Consignes de travail
Dans l'entretien ci-dessous sur la vie politique en Arménie, transcrivez mot pour mot tout ce qui va de « Déjà il faut » jusqu'à « décision politiquement orientée. ».

Texte extrait
--- --- ---
N’était-ce pas dû également à une campagne très courte qui n’a pas permis aux nouvelles forces politiques en présence de bien se préparer ?
Certainement ! Je dirai même que cela était pris en compte dans les calculs de Nikol Pachinian. Plus vite les élections se tiendraient, plus élevé serait son score. Il aurait très bien pu également organiser les élections en juin tout de suite après la révolution ou en mai de cette année. S’il ne l’a pas fait dans la foulée de sa victoire, c’est parce qu’il avait besoin de consolider son assise et neutraliser les éléments liés à l’ancien régime au sein des services de sécurité et les éléments potentiellement dangereux pour lui dans le champ politique. Puis, il y a eu ce jeu de chaise musicale où il a placé ses hommes de confiance à des postes-clés. Une fois qu’il a eu les coudées franches, il ne lui restait plus qu’à organiser les élections…
Quel regard portez-vous sur l’évolution du paysage audiovisuel sachant que des débats de qualité ont eu lieu, sans doute pour la première fois, et que les dirigeants de la télévision et de la radio publique ont été limogés ?
Déjà il faut comprendre que l’on a trop souvent confondu en Arménie le terme « employé du service public » avec celui de « fonctionnaire aux ordres ». Pendant des années, la télévision publique a été la voix de son maître, mais il faut dire qu’à la faveur de la révolution elle s’est considérablement ouverte. Si cette tendance se poursuit, il faut la saluer, car la liberté d’expression devient une réalité palpable en Arménie. Attendons de voir et gardons-nous de toute considération hâtive ! De son côté, la radio publique a – et il faut le noter – joui d’une relative liberté de ton sous « l’ancien régime », l’antenne a toujours été ouverte à toutes sortes d’opposants. Il y a fort à croire que le remaniement de la direction de ces deux stations a été fait suite à une décision politiquement orientée.
--- --- ---
Enregistrements provenant d'une source de données

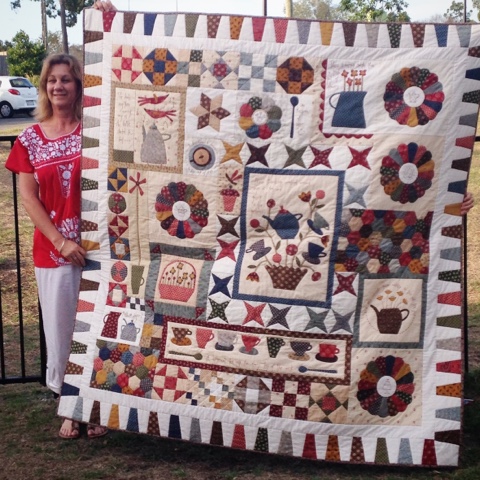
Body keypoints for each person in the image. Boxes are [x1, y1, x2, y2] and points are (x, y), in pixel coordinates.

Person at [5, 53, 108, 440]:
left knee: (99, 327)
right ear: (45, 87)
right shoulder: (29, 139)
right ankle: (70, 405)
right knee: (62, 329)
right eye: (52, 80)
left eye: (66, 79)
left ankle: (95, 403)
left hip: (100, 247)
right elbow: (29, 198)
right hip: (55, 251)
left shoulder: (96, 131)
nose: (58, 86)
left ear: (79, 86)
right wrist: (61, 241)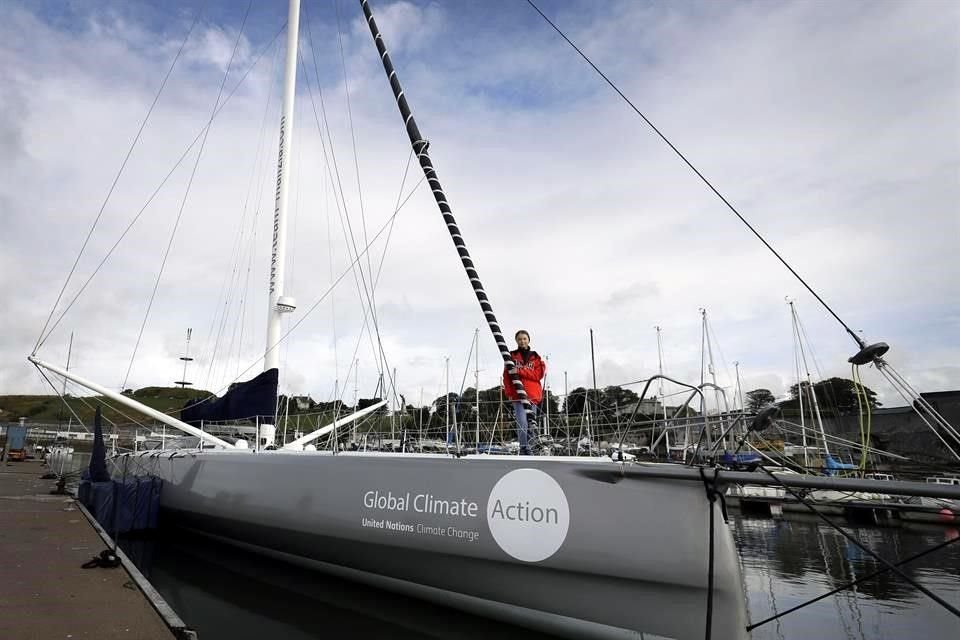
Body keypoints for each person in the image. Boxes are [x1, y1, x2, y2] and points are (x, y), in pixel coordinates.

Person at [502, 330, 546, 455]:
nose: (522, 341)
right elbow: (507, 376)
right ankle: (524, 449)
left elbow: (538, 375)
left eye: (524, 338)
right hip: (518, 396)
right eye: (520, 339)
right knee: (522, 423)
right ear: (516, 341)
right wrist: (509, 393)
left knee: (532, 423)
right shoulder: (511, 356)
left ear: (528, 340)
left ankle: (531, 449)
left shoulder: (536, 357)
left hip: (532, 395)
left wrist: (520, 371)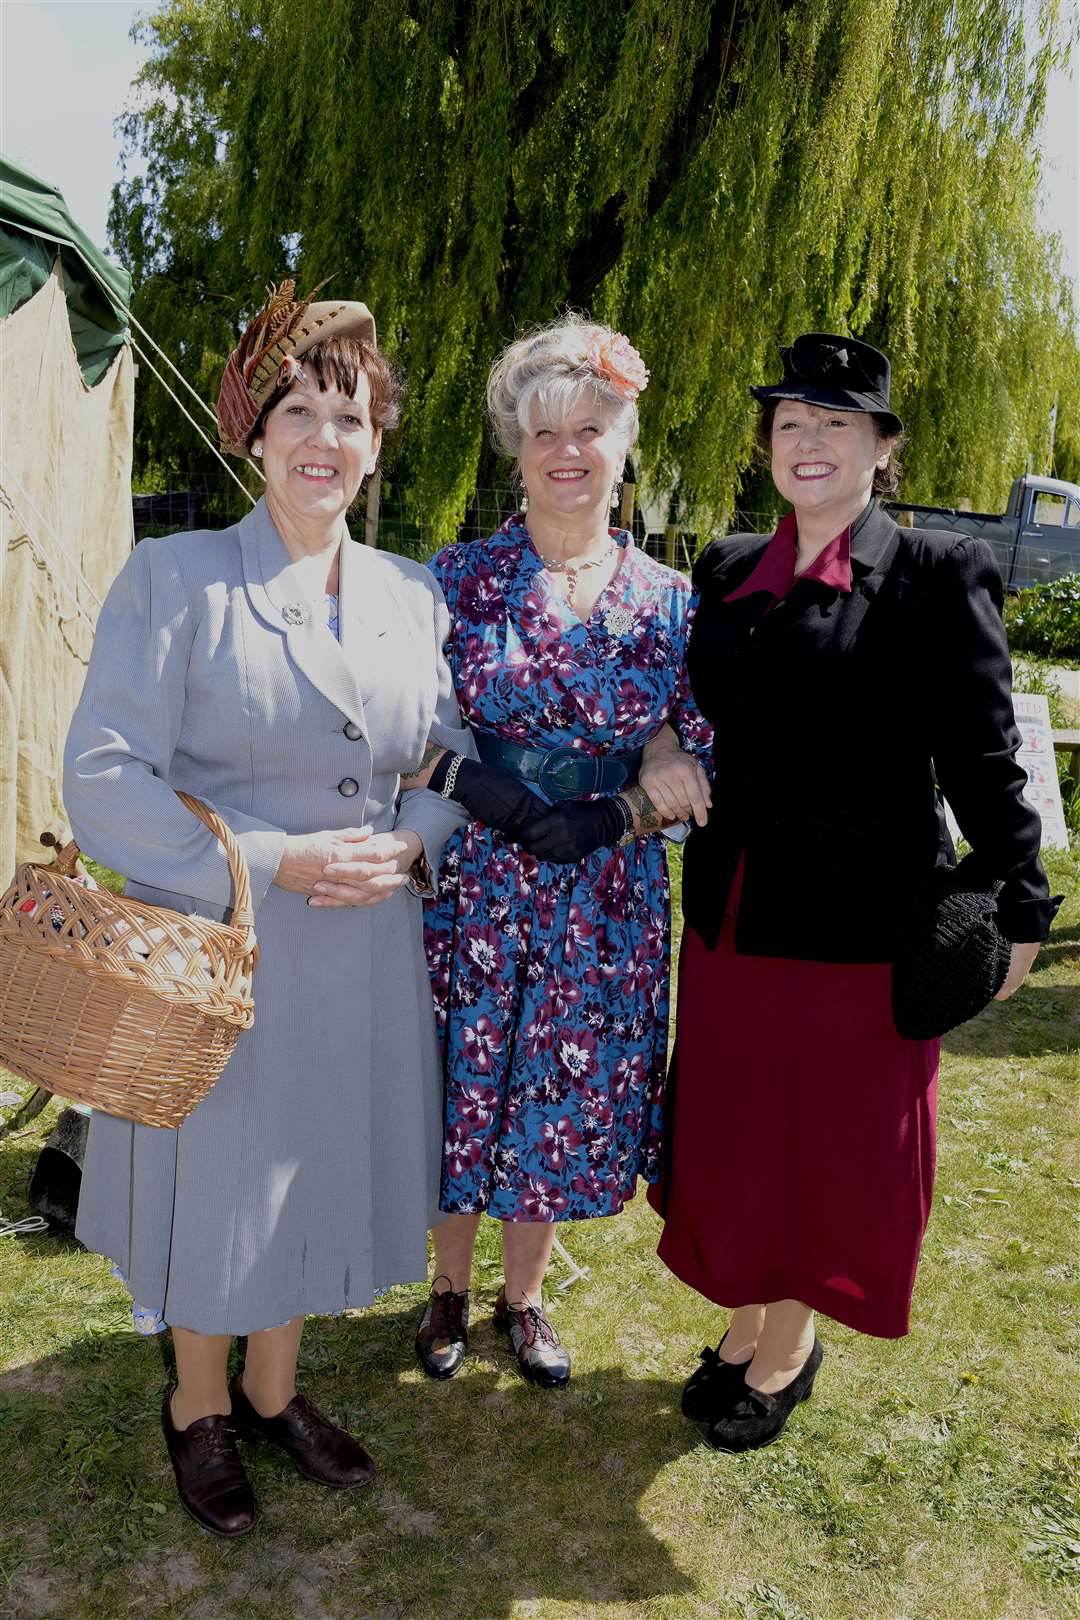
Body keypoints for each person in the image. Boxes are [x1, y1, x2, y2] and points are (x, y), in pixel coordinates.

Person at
--- --- ---
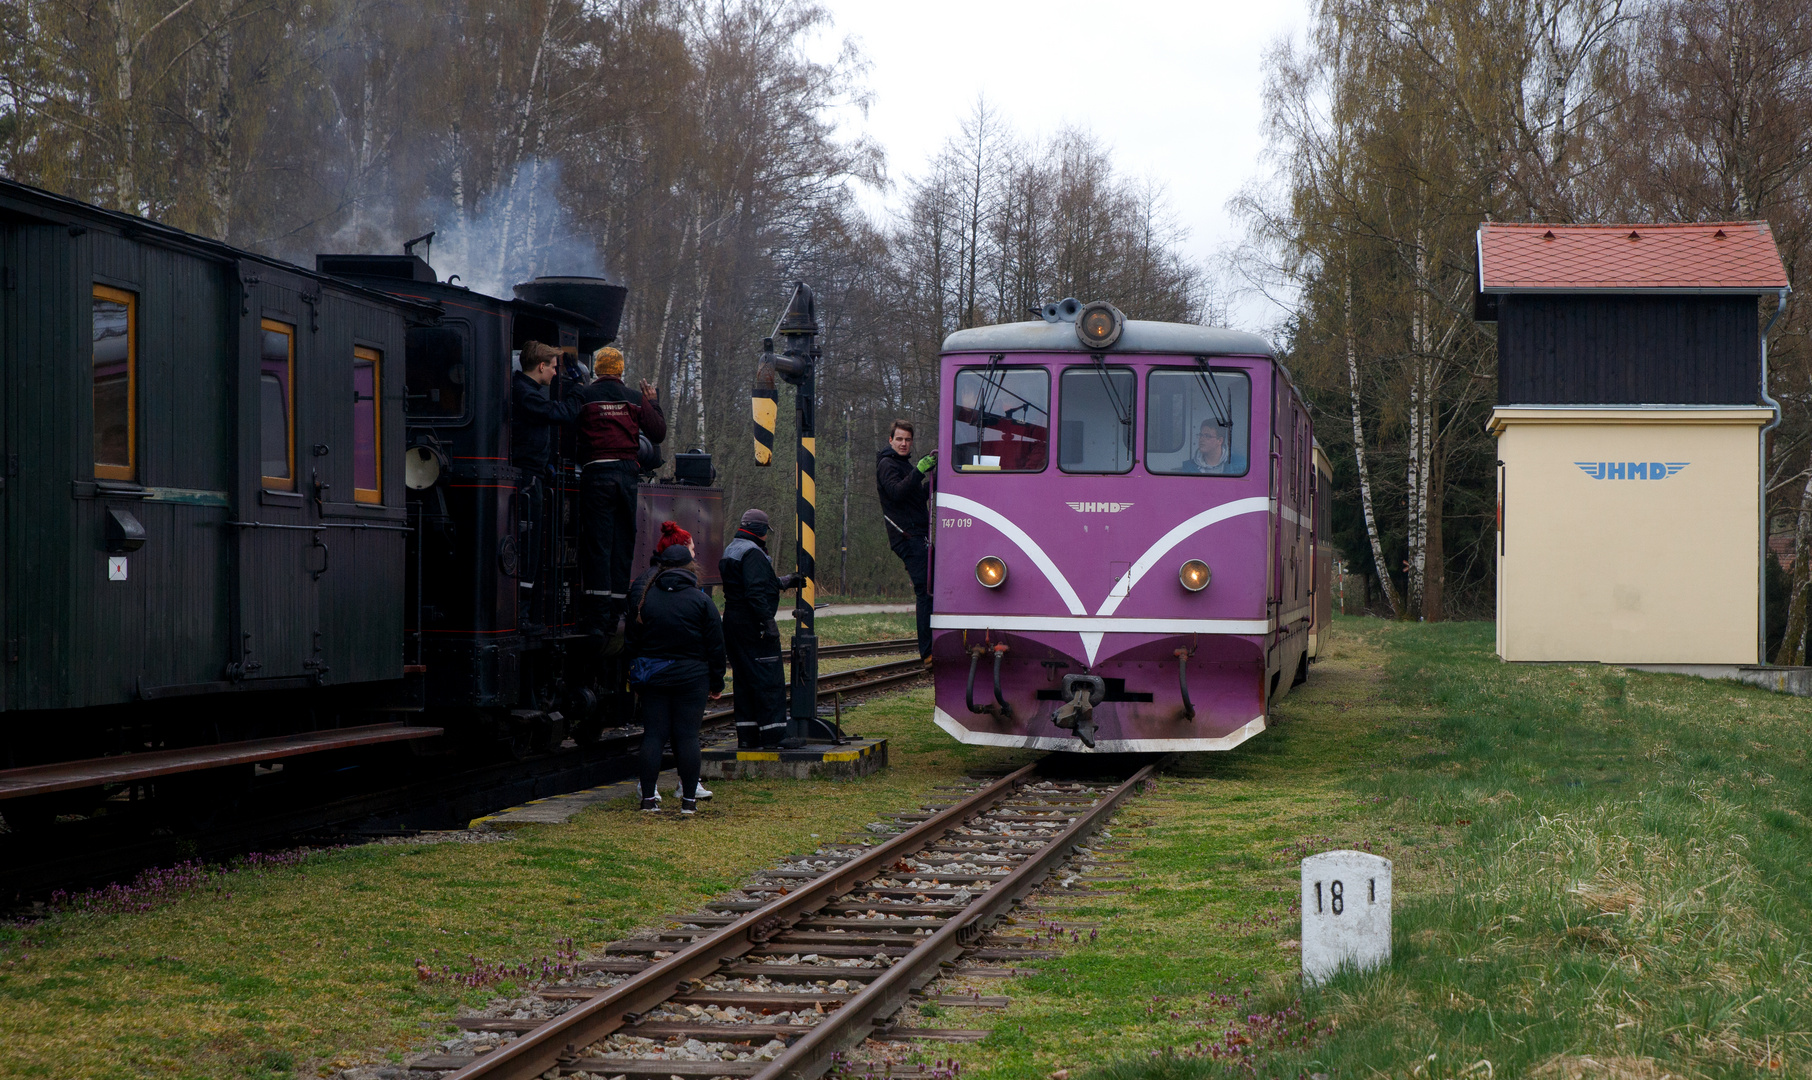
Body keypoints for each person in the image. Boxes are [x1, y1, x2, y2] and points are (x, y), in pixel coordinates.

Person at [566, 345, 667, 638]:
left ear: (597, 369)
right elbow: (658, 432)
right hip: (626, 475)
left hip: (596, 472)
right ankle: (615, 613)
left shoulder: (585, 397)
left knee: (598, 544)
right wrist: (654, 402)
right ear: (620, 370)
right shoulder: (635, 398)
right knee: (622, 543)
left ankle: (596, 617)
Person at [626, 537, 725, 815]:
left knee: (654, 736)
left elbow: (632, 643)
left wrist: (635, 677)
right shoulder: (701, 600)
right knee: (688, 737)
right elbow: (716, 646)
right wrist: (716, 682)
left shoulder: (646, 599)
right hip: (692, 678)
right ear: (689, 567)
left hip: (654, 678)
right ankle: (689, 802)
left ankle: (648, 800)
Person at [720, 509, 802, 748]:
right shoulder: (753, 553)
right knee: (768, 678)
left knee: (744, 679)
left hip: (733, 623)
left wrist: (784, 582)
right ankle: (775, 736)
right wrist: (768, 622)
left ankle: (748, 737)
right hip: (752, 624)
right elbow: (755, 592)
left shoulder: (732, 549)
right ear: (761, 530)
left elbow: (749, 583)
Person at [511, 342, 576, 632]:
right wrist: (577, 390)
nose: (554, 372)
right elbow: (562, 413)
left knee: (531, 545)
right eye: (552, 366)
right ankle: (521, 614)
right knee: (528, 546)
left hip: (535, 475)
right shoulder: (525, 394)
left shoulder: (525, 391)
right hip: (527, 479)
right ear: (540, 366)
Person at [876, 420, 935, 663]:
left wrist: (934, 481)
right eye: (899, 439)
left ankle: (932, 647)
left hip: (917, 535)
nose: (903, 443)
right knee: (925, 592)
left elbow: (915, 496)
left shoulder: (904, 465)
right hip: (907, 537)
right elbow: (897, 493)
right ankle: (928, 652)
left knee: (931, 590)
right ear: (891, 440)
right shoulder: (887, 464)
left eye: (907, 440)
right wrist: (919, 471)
--- --- ---
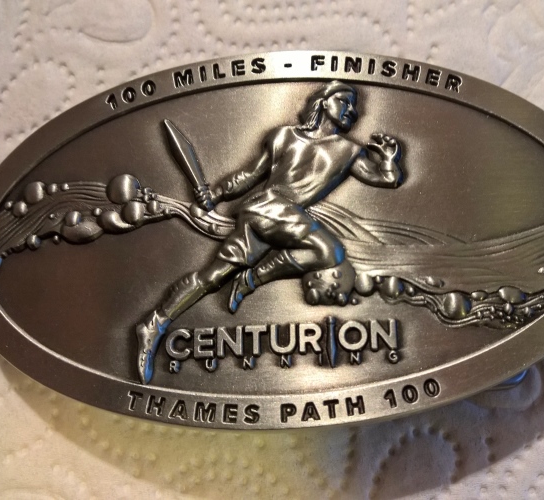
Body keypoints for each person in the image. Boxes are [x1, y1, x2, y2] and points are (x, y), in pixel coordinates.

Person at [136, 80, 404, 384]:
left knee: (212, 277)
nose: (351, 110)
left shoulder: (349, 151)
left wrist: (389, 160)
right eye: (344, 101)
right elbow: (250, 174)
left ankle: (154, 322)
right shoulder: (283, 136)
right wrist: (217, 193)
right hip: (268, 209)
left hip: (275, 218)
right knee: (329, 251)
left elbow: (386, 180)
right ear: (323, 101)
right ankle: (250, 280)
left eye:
--- --- ---
Réponse attendue
Déjà il faut comprendre que l’on a trop souvent confondu en Arménie le terme « employé du service public » avec celui de « fonctionnaire aux ordres ». Pendant des années, la télévision publique a été la voix de son maître, mais il faut dire qu’à la faveur de la révolution elle s’est considérablement ouverte. Si cette tendance se poursuit, il faut la saluer, car la liberté d’expression devient une réalité palpable en Arménie. Attendons de voir et gardons-nous de toute considération hâtive ! De son côté, la radio publique a – et il faut le noter – joui d’une relative liberté de ton sous « l’ancien régime », l’antenne a toujours été ouverte à toutes sortes d’opposants. Il y a fort à croire que le remaniement de la direction de ces deux stations a été fait suite à une décision politiquement orientée.